Added to this, if someone came forward, the Government and Corus would have to be confident they were genuinely serious about investing long-term, given past experience with the memorandum of understanding last year.
So, as things stand when the Prime Minister or Business Secretary Lord Mandelson say they will do all they can, really all they can do is meet and sweet-talk any potential investor or discuss possibilities with Corus owner Tata.
Apart from that, there is little practical help, in terms of keeping the plant open, they can give.
Even if the plant was nationalised, without customers or a buyer one, two or three years down the line the Government, of whatever colour by then, could be faced with having to mothball the plant itself.

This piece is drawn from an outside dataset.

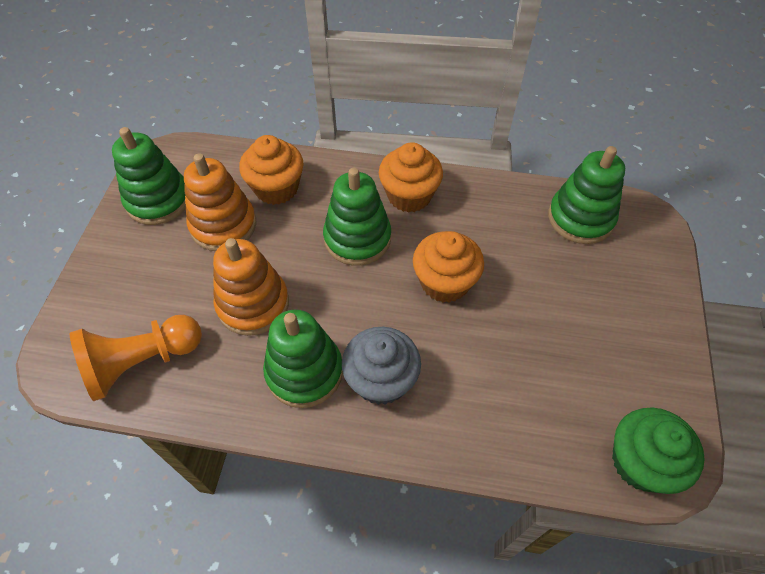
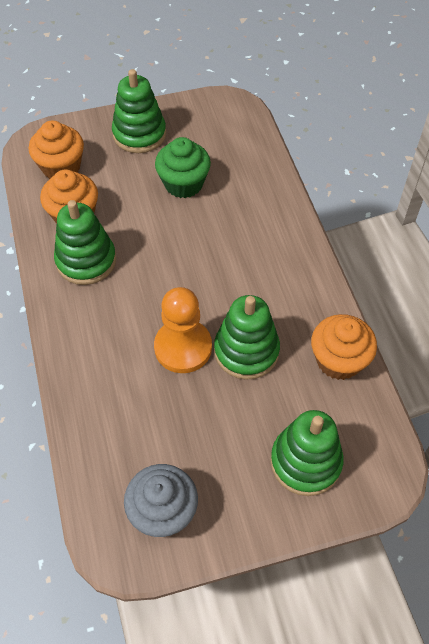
orange stacking toy: [184,153,256,251] [213,238,289,336] = 2 -> none = 0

What Government anywhere would want to take responsibility for that?
AT the end of the day, and despite the terrible human cost if the plant closes, Corus is a private company and TCP an independent business.
That is not to say all hope is lost. The plant survived in 2003 – it was first expected to be mothballed last August and has carried on month-by-month for a further six months so far.
There is also believed to still be interest in the plant.
Last week, it emerged that Prime Minister Gordon Brown has dispatched one of his closest aides, a wellknown name, to Asia to lead negotiations.
However, it would appear there are no guarantees, hence the Government’s caution about its prospects beyond the closure date of the end of next month.
The very fact Corus is mothballing and not closing the plant suggests that the steel company thinks it might still have a future.
But if a solution is to be found, it has to come quickly. Time is not on the workers’ side.